Sur cette période l’économie structurelle sur la dépense publique atteindrait 1,6 point de PIB c’est-à-dire 41 milliards d’euros. La croissance quant à elle devrait atteindre 1,6% en moyenne sur ces cinq années. Toutefois indique l’OFCE si la croissance va connaître une « accélération » entre 2019 et 2020 s’établissant entre 1,5% et 1,8% « en lien avec la montée en charge des mesures fiscales et du plan d’investissement » (cinquante milliards sur 5 ans), en revanche entre 2021 et 2022, cette croissance « ralentirait sous l’effet de l’intensification de la consolidation budgétaire au-delà de 2020 ».
Concrètement la « dynamique » de croissance induirait une « lente décrue du taux de chômage –de 9,2% en 2017 à 7,6% en 2022- cependant l’effort de réduction des dépenses en vue de la résorption du déficit public pèserait sur la croissance. Par ailleurs les mesures fiscales et budgétaires impacteraient le PIB (la richesse produite) en le réduisant de 0,2 point en 2018 et 2019, de 0,1 point en 2020, de 0,3 point en 2021 et de 0,4 point en 2022.
Fiscalité du capital : la réforme profitera aux très riches
Les mesures à destination des ménages et notamment la réforme de la fiscalité appliqué au capital sont au cœur du phénomène d’impact du PIB. Ainsi l’ISF (impôt de solidarité sur la fortune dont s’acquittent 340 000 ménages) qui a apporté à l’État en 2016 des recettes fiscales à hauteur de 4,8 milliards d’euros serait transformé dès 2018 en impôt sur la fortune immobilière (IFI). Toujours en matière de taxation du capital, le gouvernement prévoit aussi de sortir la taxation des revenus mobiliers de l’impôt sur le revenu. Serait créé un Prélèvement forfaitaire unique (PFU) de 30% sur les revenus mobiliers, cela en remplacement des divers prélèvements actuels auxquels sont assujettis ces revenus (impôt sur le revenu, prélèvements sociaux, prélèvement forfaitaire…).
« De façon assez contradictoire » remarque l’OFCE « cette mesure est annoncée à la fois comme avantageuse pour les ménages et neutre budgétairement ». Calculette en main, l’OFCE estime au contraire que la mesure PFU « devrait réduire la fiscalité de l’ordre de quatre milliards d’euros et cette baisse sera largement concentrée sur les ménages les plus aisés ». Concrètement, par cette mesure les ménages aisés bénéficiant du niveau de vie le plus élevé (280 000 ménages) pourraient profiter d’un gain de 4 500 euros par an…
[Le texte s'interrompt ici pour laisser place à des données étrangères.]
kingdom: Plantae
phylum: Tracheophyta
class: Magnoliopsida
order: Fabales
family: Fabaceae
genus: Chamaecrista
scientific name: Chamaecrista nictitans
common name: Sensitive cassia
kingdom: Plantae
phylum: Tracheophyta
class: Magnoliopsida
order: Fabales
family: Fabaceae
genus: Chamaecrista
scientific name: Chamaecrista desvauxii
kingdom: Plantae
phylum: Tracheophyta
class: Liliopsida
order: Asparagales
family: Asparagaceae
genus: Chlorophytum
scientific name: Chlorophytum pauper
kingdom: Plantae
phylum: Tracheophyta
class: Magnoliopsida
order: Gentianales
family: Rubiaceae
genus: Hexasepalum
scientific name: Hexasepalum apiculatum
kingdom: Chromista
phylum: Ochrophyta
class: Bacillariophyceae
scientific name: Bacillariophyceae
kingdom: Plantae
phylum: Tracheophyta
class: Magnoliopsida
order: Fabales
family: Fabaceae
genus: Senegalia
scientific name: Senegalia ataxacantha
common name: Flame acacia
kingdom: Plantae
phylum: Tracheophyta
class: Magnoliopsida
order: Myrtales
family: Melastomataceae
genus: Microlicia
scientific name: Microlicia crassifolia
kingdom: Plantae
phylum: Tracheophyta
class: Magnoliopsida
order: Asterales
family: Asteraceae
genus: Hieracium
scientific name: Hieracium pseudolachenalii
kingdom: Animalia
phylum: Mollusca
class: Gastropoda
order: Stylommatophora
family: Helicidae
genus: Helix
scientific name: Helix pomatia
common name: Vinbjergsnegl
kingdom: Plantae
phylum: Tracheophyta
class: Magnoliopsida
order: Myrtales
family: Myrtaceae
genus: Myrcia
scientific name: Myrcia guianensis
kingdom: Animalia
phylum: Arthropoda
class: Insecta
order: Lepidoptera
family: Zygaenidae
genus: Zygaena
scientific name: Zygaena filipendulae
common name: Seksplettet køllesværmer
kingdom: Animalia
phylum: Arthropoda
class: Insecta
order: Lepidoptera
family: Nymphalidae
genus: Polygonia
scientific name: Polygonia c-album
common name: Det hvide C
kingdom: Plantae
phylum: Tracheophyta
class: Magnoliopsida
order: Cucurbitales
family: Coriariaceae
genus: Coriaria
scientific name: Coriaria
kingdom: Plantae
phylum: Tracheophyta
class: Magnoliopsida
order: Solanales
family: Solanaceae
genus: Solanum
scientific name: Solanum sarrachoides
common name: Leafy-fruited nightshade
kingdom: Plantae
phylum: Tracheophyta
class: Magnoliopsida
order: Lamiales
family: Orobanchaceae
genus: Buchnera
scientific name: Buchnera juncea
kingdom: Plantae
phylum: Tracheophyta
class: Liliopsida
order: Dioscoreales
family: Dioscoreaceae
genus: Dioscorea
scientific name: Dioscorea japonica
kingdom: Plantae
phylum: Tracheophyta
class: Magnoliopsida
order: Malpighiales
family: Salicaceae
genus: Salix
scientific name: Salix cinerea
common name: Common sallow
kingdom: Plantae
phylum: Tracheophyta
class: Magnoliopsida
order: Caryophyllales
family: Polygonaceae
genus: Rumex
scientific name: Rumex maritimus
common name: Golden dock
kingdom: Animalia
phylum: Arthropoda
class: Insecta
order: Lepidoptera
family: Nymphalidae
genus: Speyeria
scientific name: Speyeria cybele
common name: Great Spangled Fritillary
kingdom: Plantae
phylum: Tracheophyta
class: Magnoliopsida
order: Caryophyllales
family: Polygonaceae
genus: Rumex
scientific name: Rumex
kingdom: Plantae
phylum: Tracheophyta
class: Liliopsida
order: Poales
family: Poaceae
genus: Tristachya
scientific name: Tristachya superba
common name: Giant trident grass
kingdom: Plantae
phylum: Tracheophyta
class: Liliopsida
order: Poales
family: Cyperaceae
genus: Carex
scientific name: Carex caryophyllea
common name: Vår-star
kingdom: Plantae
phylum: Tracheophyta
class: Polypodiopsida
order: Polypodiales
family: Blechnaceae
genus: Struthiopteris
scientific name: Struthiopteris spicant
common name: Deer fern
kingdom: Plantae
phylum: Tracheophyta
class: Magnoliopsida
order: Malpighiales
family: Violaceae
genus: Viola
Pour rendre « neutre » budgétairement cette mesure estime l’OFCE, le taux du PFU aurait dû être porté à 41,5%. Ce n’est pas le cas. Au total analysent encore les économistes, la réforme de la fiscalité du capital (ISF et PFU) induirait 6,5 milliards des recettes fiscales en moins en cinq ans. Le PFU pèserait pour quatre milliards dans ce recul.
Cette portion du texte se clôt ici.